Things I have already tried:
• Increased virtual memory (paging file ~19GB)
• Restarted system
• Running latest Cursor version
• Project hosted on GitHub
Question:
Is this a known memory issue with Cursor/Electron on Windows, or is there a recommended configuration to prevent OOM crashes for larger codebases?
Any guidance would be appreciated. I can provide logs if needed.
Thanks for the detailed report. We’re tracking this issue, and the engineering team is actively working on it.
What’s happening: this OOM isn’t about total system RAM. Cursor runs on Electron/Chromium, which has a per-process memory cap (~4GB), so even with 32GB RAM the renderer process can still hit that ceiling.
A common trigger (especially with heavy Composer/Agent usage) is accumulated inline diffs. If changes aren’t explicitly accepted or rejected, they can pile up across sessions. On restart, restoring them all at once can push the process over the limit.
Workarounds that usually help:
Accept/reject pending inline diffs before quitting (most impactful).
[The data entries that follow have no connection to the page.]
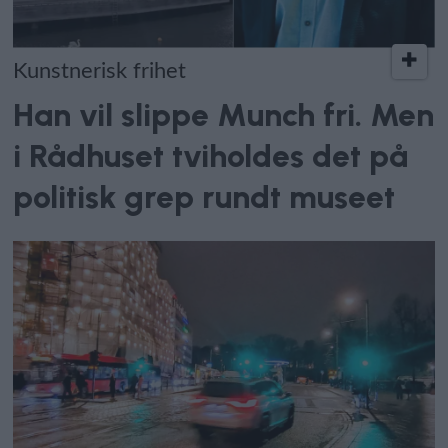
Kunstnerisk frihet
Han vil slippe Munch fri. Men
i Rådhuset tviholdes det på
politisk grep rundt museet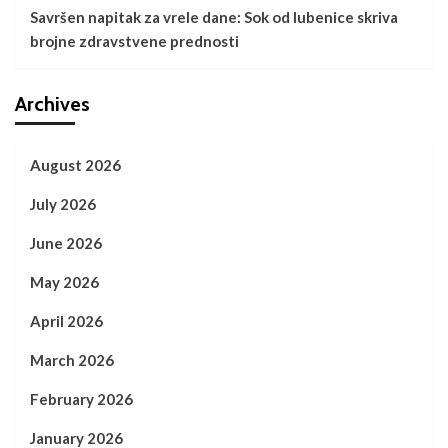
Savršen napitak za vrele dane: Sok od lubenice skriva
brojne zdravstvene prednosti
Archives
August 2026
July 2026
June 2026
May 2026
April 2026
March 2026
February 2026
January 2026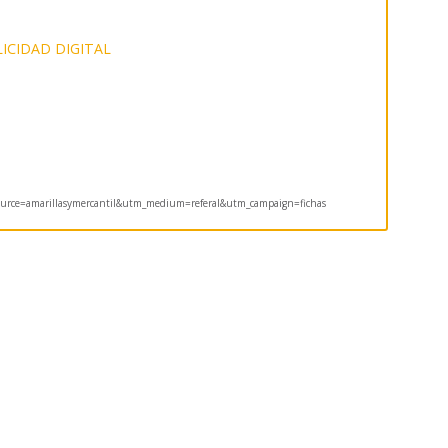
ICIDAD DIGITAL
rce=amarillasymercantil&utm_medium=referal&utm_campaign=fichas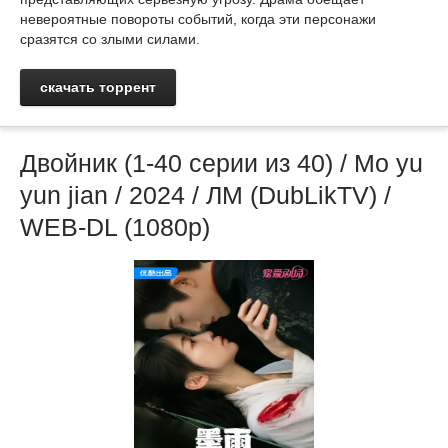
невероятные повороты событий, когда эти персонажи
сразятся со злыми силами.
скачать торрент
Двойник (1-40 серии из 40) / Mo yu
yun jian / 2024 / ЛМ (DubLikTV) /
WEB-DL (1080p)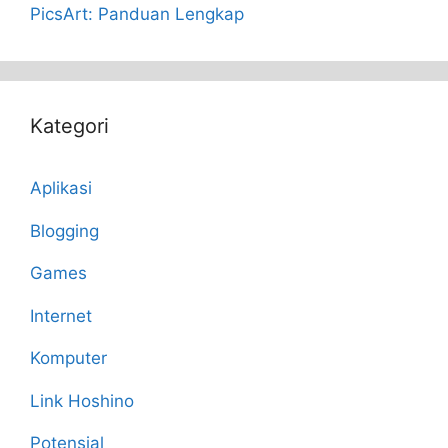
PicsArt: Panduan Lengkap
Kategori
Aplikasi
Blogging
Games
Internet
Komputer
Link Hoshino
Potensial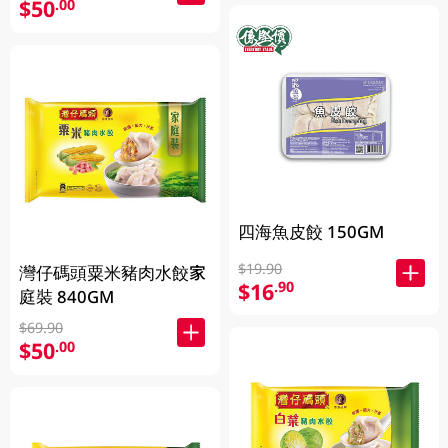
$50
.00
四海魚皮餃 150GM
$19.90
灣仔碼頭粟米豬肉水餃家
$16
.90
庭裝 840GM
$69.90
$50
.00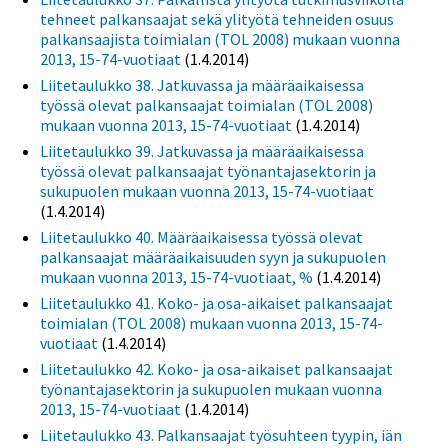
tehneet palkansaajat sekä ylityötä tehneiden osuus
palkansaajista toimialan (TOL 2008) mukaan vuonna
2013, 15-74-vuotiaat
(1.4.2014)
Liitetaulukko 38. Jatkuvassa ja määräaikaisessa
työssä olevat palkansaajat toimialan (TOL 2008)
mukaan vuonna 2013, 15-74-vuotiaat
(1.4.2014)
Liitetaulukko 39. Jatkuvassa ja määräaikaisessa
työssä olevat palkansaajat työnantajasektorin ja
sukupuolen mukaan vuonna 2013, 15-74-vuotiaat
(1.4.2014)
Liitetaulukko 40. Määräaikaisessa työssä olevat
palkansaajat määräaikaisuuden syyn ja sukupuolen
mukaan vuonna 2013, 15-74-vuotiaat, %
(1.4.2014)
Liitetaulukko 41. Koko- ja osa-aikaiset palkansaajat
toimialan (TOL 2008) mukaan vuonna 2013, 15-74-
vuotiaat
(1.4.2014)
Liitetaulukko 42. Koko- ja osa-aikaiset palkansaajat
työnantajasektorin ja sukupuolen mukaan vuonna
2013, 15-74-vuotiaat
(1.4.2014)
Liitetaulukko 43. Palkansaajat työsuhteen tyypin, iän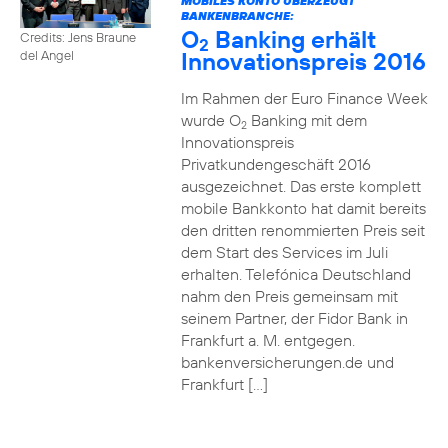
MOBILES KONTO ÜBERZEUGT
BANKENBRANCHE:
O
Banking erhält
Credits: Jens Braune
2
Innovationspreis 2016
del Angel
Im Rahmen der Euro Finance Week
wurde O
Banking mit dem
2
Innovationspreis
Privatkundengeschäft 2016
ausgezeichnet. Das erste komplett
mobile Bankkonto hat damit bereits
den dritten renommierten Preis seit
dem Start des Services im Juli
erhalten. Telefónica Deutschland
nahm den Preis gemeinsam mit
seinem Partner, der Fidor Bank in
Frankfurt a. M. entgegen.
bankenversicherungen.de und
Frankfurt […]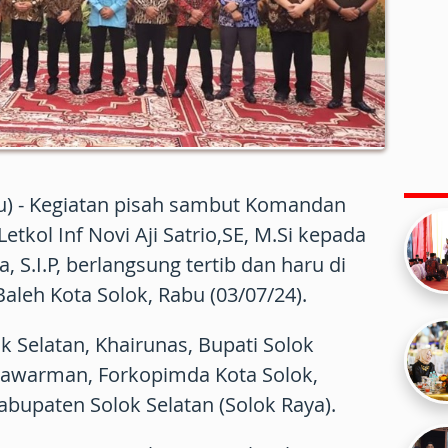
tu) - Kegiatan pisah sambut Komandan
etkol Inf Novi Aji Satrio,SE, M.Si kepada
, S.I.P, berlangsung tertib dan haru di
leh Kota Solok, Rabu (03/07/24).
ok Selatan, Khairunas, Bupati Solok
ditiawarman, Forkopimda Kota Solok,
bupaten Solok Selatan (Solok Raya).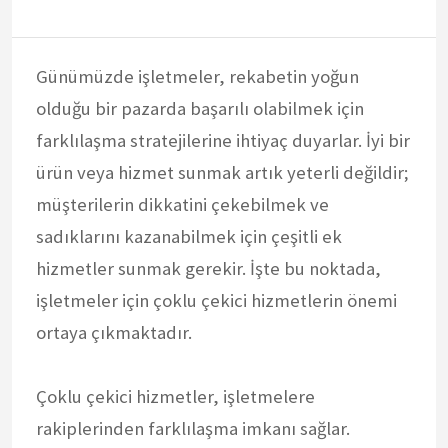
Günümüzde işletmeler, rekabetin yoğun
olduğu bir pazarda başarılı olabilmek için
farklılaşma stratejilerine ihtiyaç duyarlar. İyi bir
ürün veya hizmet sunmak artık yeterli değildir;
müşterilerin dikkatini çekebilmek ve
sadıklarını kazanabilmek için çeşitli ek
hizmetler sunmak gerekir. İşte bu noktada,
işletmeler için çoklu çekici hizmetlerin önemi
ortaya çıkmaktadır.
Çoklu çekici hizmetler, işletmelere
rakiplerinden farklılaşma imkanı sağlar.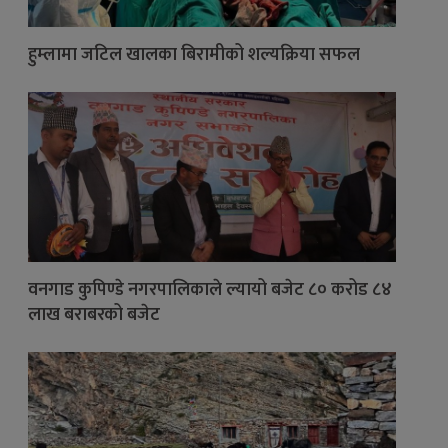
हुम्लामा जटिल खालका बिरामीको शल्यक्रिया सफल
वनगाड कुपिण्डे नगरपालिकाले ल्यायो बजेट ८० करोड ८४
लाख बराबरको बजेट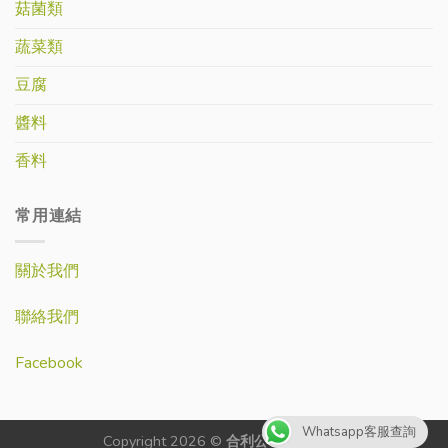
菇菌類
蔬菜類
豆腐
醬料
香料
常用連結
關於我們
聯絡我們
Facebook
Whatsapp客服查詢
Copyright 2026 ©
合利公司-生記蔬菜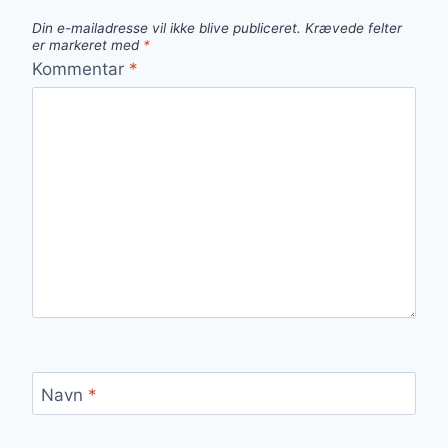
Din e-mailadresse vil ikke blive publiceret.
Krævede felter
er markeret med
*
Kommentar
*
Navn
*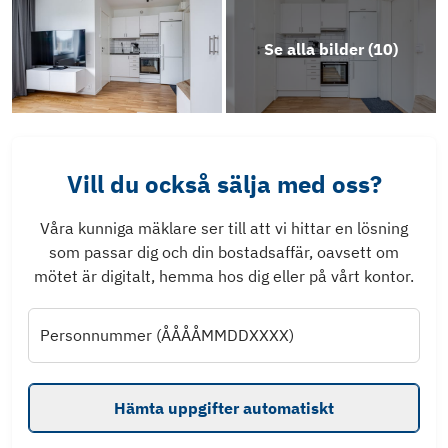
Se alla bilder (
10
)
Vill du också sälja med oss?
Våra kunniga mäklare ser till att vi hittar en lösning
som passar dig och din bostadsaffär, oavsett om
mötet är digitalt, hemma hos dig eller på vårt kontor.
Personnummer (ÅÅÅÅMMDDXXXX)
Hämta uppgifter automatiskt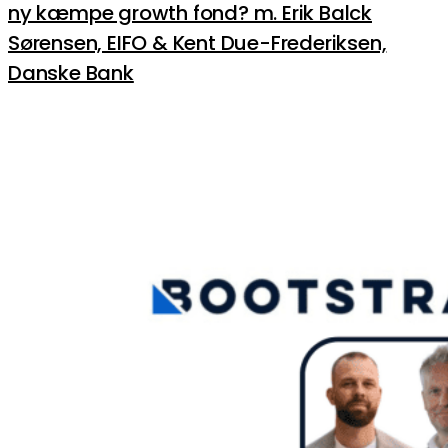
ny kæmpe growth fond? m. Erik Balck
Sørensen, EIFO & Kent Due-Frederiksen,
Danske Bank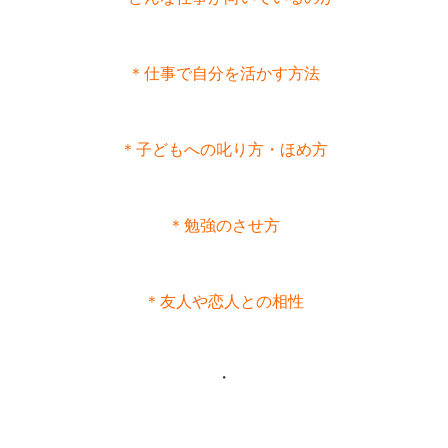
＊仕事で自分を活かす方法
＊子どもへの叱り方・ほめ方
＊勉強のさせ方
＊友人や恋人との相性
・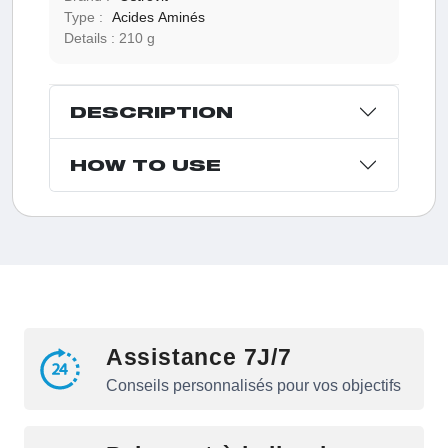
Type :
Acides Aminés
Details :
210 g
DESCRIPTION
HOW TO USE
Assistance 7J/7
Conseils personnalisés pour vos objectifs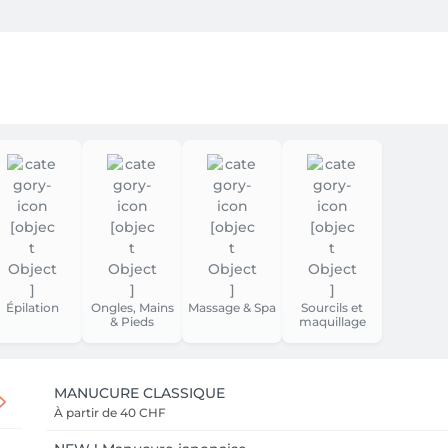
Épilation
Ongles, Mains
Massage & Spa
Sourcils et
& Pieds
maquillage
MANUCURE CLASSIQUE
À partir de
40 CHF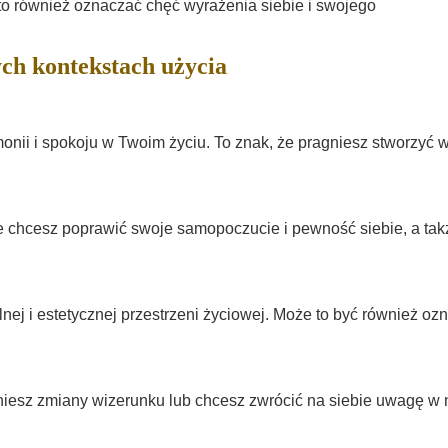
to również oznaczać chęć wyrażenia siebie i swojego
ch kontekstach użycia
ii i spokoju w Twoim życiu. To znak, że pragniesz stworzyć 
e chcesz poprawić swoje samopoczucie i pewność siebie, a tak
ej i estetycznej przestrzeni życiowej. Może to być również oz
gniesz zmiany wizerunku lub chcesz zwrócić na siebie uwagę w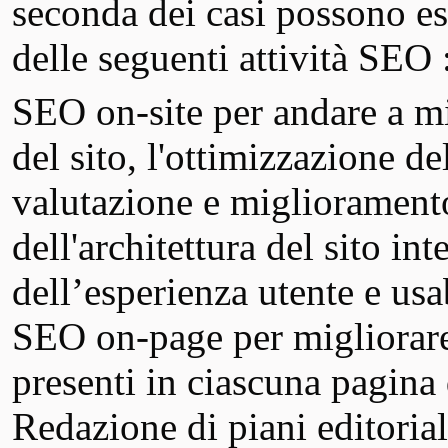
seconda dei casi possono es
delle seguenti attività SEO 
SEO on-site per andare a mi
del sito, l'ottimizzazione de
valutazione e miglioramento
dell'architettura del sito in
dell’esperienza utente e usab
SEO on-page per migliorare
presenti in ciascuna pagina 
Redazione di piani editoriali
Disable non-essential extensions to reduce overhead (re-enable one by one if needed).
If it’s crashing on startup, clear workspace storage (this removes stored diffs/pending changes):
Quit Cursor
Delete %APPDATA%\Cursor\User\workspaceStorage
Relaunch
Avoid extremely long Composer sessions without periodically accepting/rejecting changes.
We’re rolling out improvements to the inline diff system to address this at the root. There’s also a longer thread with more discussion and workarounds here.
The OOM crash issue has been fixed in a recent Cursor update. Updating to the latest version should resolve this. If you’re still experiencing this on the latest version of Cursor, please raise a new thread and we’ll take a look.